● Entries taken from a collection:
◇ ◇ ◇
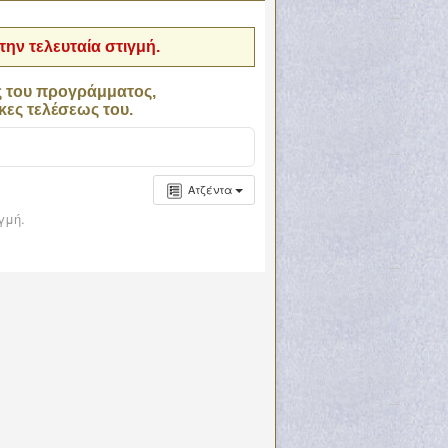
ην τελευταία στιγμή.
ς του προγράμματος,
κες τελέσεως του.
Ατζέντα
γμή.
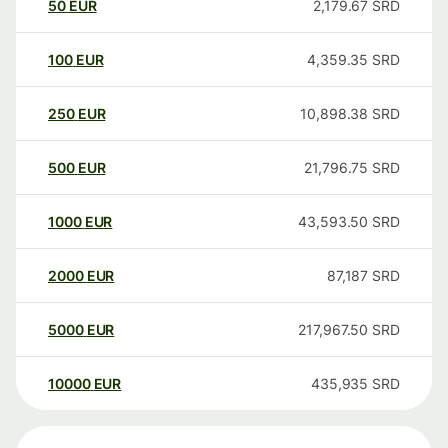
50
EUR
2,179.67
SRD
100
EUR
4,359.35
SRD
250
EUR
10,898.38
SRD
500
EUR
21,796.75
SRD
1000
EUR
43,593.50
SRD
2000
EUR
87,187
SRD
5000
EUR
217,967.50
SRD
10000
EUR
435,935
SRD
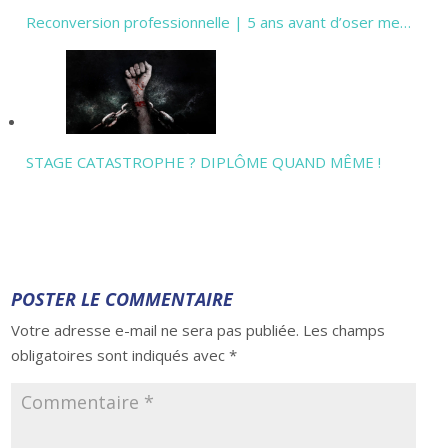
Reconversion professionnelle | 5 ans avant d’oser me…
STAGE CATASTROPHE ? DIPLÔME QUAND MÊME !
POSTER LE COMMENTAIRE
Votre adresse e-mail ne sera pas publiée.
Les champs
obligatoires sont indiqués avec
*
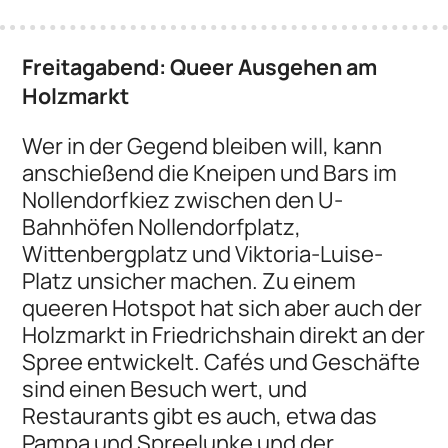
Freitagabend: Queer Ausgehen am
Holzmarkt
Wer in der Gegend bleiben will, kann
anschießend die Kneipen und Bars im
Nollendorfkiez zwischen den U-
Bahnhöfen Nollendorfplatz,
Wittenbergplatz und Viktoria-Luise-
Platz unsicher machen. Zu einem
queeren Hotspot hat sich aber auch der
Holzmarkt in Friedrichshain direkt an der
Spree entwickelt. Cafés und Geschäfte
sind einen Besuch wert, und
Restaurants gibt es auch, etwa das
Pampa und Spreelunke und der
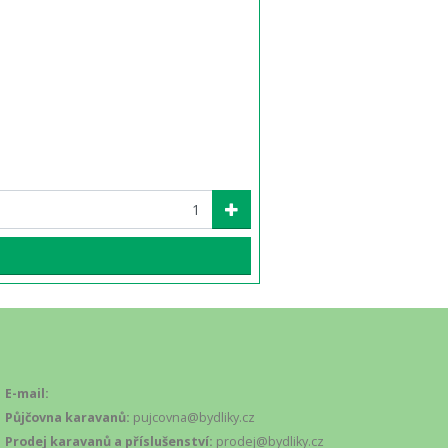
E-mail:
Půjčovna karavanů:
pujcovna@bydliky.cz
Prodej karavanů a příslušenství:
prodej@bydliky.cz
◇ ◇ ◇
● DIRECTIONS: Which rows above contain the word "auch", with case treated as significant? Filter them out and copy each matching row in full.

● RESPONSE TO THIS TASK:
queeren Hotspot hat sich aber auch der
Restaurants gibt es auch, etwa das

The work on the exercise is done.